すぐに里菜ちゃんに駆け寄って教室の隅まで引きずる。
「り、里菜ちゃん!今日の私どこか変かな!? 遠慮なく教えて欲しいです!!!」
「いつも落ち着いてるのに、七瀬がパニクってるなんて珍しいね?」
「だってみんなの視線が私に集まってるんだよ?」
「いやいや、七瀬は普段から視線集まってるって…。

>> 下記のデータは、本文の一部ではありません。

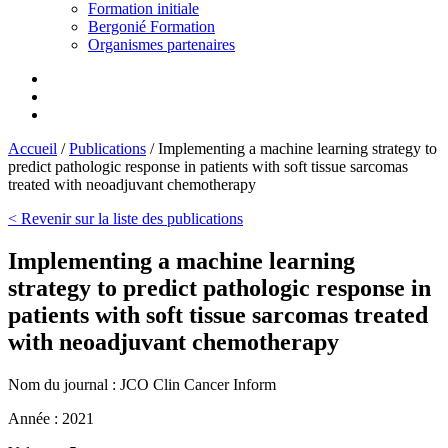
Formation initiale
Bergonié Formation
Organismes partenaires
Accueil
/
Publications
/
Implementing a machine learning strategy to
predict pathologic response in patients with soft tissue sarcomas
treated with neoadjuvant chemotherapy
< Revenir sur la liste des publications
Implementing a machine learning
strategy to predict pathologic response in
patients with soft tissue sarcomas treated
with neoadjuvant chemotherapy
Nom du journal :
JCO Clin Cancer Inform
Année :
2021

そうね、特に今日はその首元が気になるんじゃない?」
首元…?そう時間がかからずに朝の出来事が、鮮明に蘇ってくる。
ドキドキしてそれどころじゃなかったけど、行く前のチクッとしたあの痛み…
まさかと思ってトイレに走り込み、鏡を見れば赤い薔薇の花びらのような痕があった。
皆は私ではなく、私の首元(ここ)を見ていたのだと気づく。
私はそれに気づかず、のこのこと教室に行って見せびらかしてるみたいで恥ずかしい…っ!
「私が思ってた通り、愛されてんね七瀬」
「これはそうじゃなくて…ただの意地悪だよ」
「いい加減認めなよ、七瀬も少しは隼太さまのこと気にはなってるんでしょ?」
もし仮に私が気になっていたとしても、結ばれるはずがない。
皆が敬う雲の上のような人と、読書好きの平凡な私。